Pagano, che rapporto c’è tra Synth Soundtrack e il disco del 1980 che lo ha ispirato?
"Synth Soundtrack è il nostro disco d’esordio, ma risuonato utilizzando le tecnologie che adesso abbiamo a disposizione e che allora non esistevano. È Sick Soundtrack se fosse stato registrato oggi, invece che nel 1980. La struttura delle canzoni è esattamente la stessa, non è stato cambiato nulla rispetto all’originale, ma tutte le canzoni sono state arricchite con sintetizzatori e strumenti elettronici contemporanei. Una rilettura originale di un album che ha segnato la nostra carriera e la storia del rock italiano. Anche se allora non ne eravamo consapevoli".
Voi venivate dal punk.
"Certo, dopo gli esordi, strettamente legati al movimento del 77, con il nome di Centro d’Urlo Metropolitano, scoprimmo il punk, specie quello americano dei Ramones, ai quali dedicammo alcuni dei nostri primi concerti. Ma la passione per la ricerca, per la sperimentazione, per l’utilizzo delle prima macchine analogiche ci portò a mescolare il nostro spirito iconoclasta con le tecnologie. Non a caso Sick Soundtrack fu registrato a Modena negli studi dei Fratelli Maggi, che sono gli inventori dell’olofonia, uno dei più avveniristici sistemi di riproduzione della musica, usato dai Pink Floyd".

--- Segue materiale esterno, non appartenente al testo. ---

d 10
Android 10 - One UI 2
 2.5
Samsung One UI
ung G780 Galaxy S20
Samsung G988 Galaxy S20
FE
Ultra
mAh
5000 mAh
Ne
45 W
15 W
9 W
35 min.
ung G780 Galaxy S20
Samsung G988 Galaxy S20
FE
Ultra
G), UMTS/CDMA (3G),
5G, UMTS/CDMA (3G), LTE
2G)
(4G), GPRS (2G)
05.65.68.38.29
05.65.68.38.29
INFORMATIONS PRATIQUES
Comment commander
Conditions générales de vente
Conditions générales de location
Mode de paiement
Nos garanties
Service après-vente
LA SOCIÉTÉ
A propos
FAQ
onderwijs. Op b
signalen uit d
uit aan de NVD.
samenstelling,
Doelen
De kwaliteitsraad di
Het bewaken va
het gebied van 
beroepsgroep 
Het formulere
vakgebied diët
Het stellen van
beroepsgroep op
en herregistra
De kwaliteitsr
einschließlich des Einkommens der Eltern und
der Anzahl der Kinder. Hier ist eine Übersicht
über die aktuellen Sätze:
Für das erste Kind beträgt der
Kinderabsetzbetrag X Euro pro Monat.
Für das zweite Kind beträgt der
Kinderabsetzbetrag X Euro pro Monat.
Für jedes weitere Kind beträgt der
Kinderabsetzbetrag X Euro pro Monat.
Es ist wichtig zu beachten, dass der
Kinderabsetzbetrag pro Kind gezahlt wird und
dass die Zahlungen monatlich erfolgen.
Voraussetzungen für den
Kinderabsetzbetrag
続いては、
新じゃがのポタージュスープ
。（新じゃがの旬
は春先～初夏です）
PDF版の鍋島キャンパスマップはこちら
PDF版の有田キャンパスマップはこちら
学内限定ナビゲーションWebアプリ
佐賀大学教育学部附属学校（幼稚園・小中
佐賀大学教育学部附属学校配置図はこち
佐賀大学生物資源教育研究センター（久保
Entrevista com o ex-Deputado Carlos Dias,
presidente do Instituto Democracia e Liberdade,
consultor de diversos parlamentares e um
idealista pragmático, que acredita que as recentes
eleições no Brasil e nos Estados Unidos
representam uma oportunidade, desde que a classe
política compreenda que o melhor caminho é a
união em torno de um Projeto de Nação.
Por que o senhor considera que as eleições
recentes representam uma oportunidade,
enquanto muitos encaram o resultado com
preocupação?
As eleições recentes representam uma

Come è stato accostarsi nuovamente, oltre 40 anni dopo, a quelle canzoni così legate agli inizi della vostra carriera?
"Emotivamente è stata una esperienza molto intensa. Perché, come si può immaginare, ogni canzone evocava ricordi, concerti per noi memorabili, notti trascorse a trovare la nota perfetta, le ore che dedicavamo a ogni singola parola dei testi. E, soprattutto, la consapevolezza di aver fatto un disco che esprimeva la nostra voglia di gioventù, in assoluta libertà".
E vero che questo disco è figlio di un invito che vi aveva rivolto il Dams?
"Sì, nel 2022 siamo stati invitati a raccontare la nostra storia all’interno di un ciclo di conferenze su musica e politica a Bologna alla fine degli anni ‘70 e ci è stata chiesta una esibizione dal vivo. Dopo decenni con Marco Bongiovanni, che era il bassista del gruppo, abbiamo preparato un breve live con alcuni nostri brani in versione elettronica. Da lì è iniziato tutto. Siamo stati invitati a suonare al Berghain di Berlino, il più famoso club del mondo e il fatto che un pubblico internazionale di giovanissimi ballasse con brani che avevano più di 40 anni, ci ha convinto a realizzare Synth Soundtrack".